If Greensboro police want to shut down nightclubs where crimes occur, they shouldn’t wait for the district attorney’s help.
The state’s public-nuisance law gives cities as much authority as it allows DA’s offices to initiate civil actions against establishments where trouble frequently occurs.
Police Chief Tim Bellamy told the City Council at its emergency meeting Tuesday that officers have asked District Attorney Doug Henderson to launch legal proceedings against Studio 508 on Teague Street and Lost Dimensions on Farragut Street but Henderson refuses.
That prompted an angry reaction from Councilman Robbie Perkins, who said Henderson should explain why he’s "backed off."
Henderson’s answer: The city’s legal staff should do it.
In an interview Wednesday, Bellamy said his department has asked the City Attorney’s Office but was told it couldn’t help. Later Wednesday, Deputy City Attorney Becky Jo Peterson-Buie said she had no knowledge of that but added: "If the police department requires our assistance, we will be happy to help in any way."
That should have been communicated sooner.
Contact with the state’s Alcohol Law Enforcement agency would be wise, too. The same law that authorizes cities to initiate nuisance-abatement suits also permits police to ask ALE for assistance. The city hasn’t made a request, said Alan Fields, supervisor for ALE’s Greensboro district office.
Other cities, including Raleigh and Durham, have successfully taken action that led to public-nuisance closings. But in Guilford County, former District Attorneys Horace "Jim" Kimel and Stuart Albright played leading roles in padlocking establishments in High Point and Greensboro.
By law, suits are filed in Superior Court, with the complaining agencies submitting evidence alleging that "repeated acts which create and constitute a breach of the peace" take place at the targeted business. If a judge agrees, he or she can order it closed.
Bellamy sees a pattern of escalating trouble at such places: fights, stabbings, shootings, then killings.
Fields agrees. He worked for several years on these cases across the state.
"I’ve seen the worst of the worst," he said, adding that closing them often decreases crime throughout the community as owners of other establishments, fearing similar action, "tend to clean up their own act."

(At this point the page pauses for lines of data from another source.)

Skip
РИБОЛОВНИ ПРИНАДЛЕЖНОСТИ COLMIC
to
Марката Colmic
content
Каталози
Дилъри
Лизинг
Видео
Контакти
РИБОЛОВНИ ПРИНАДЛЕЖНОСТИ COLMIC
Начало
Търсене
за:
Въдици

Without using the public-nuisance law in the past, "I’m convinced we would have had people killed," Perkins said at Tuesday’s meeting.
People are being killed now — two outside Jabs Ultra Bar on West Lee Street Dec. 2. The owners of any establishment where a pattern of crime exists can be taken to court.
Greensboro’s apparent confusion was holding up action. While the district attorney’s support would be welcome, the city can and should move on its own.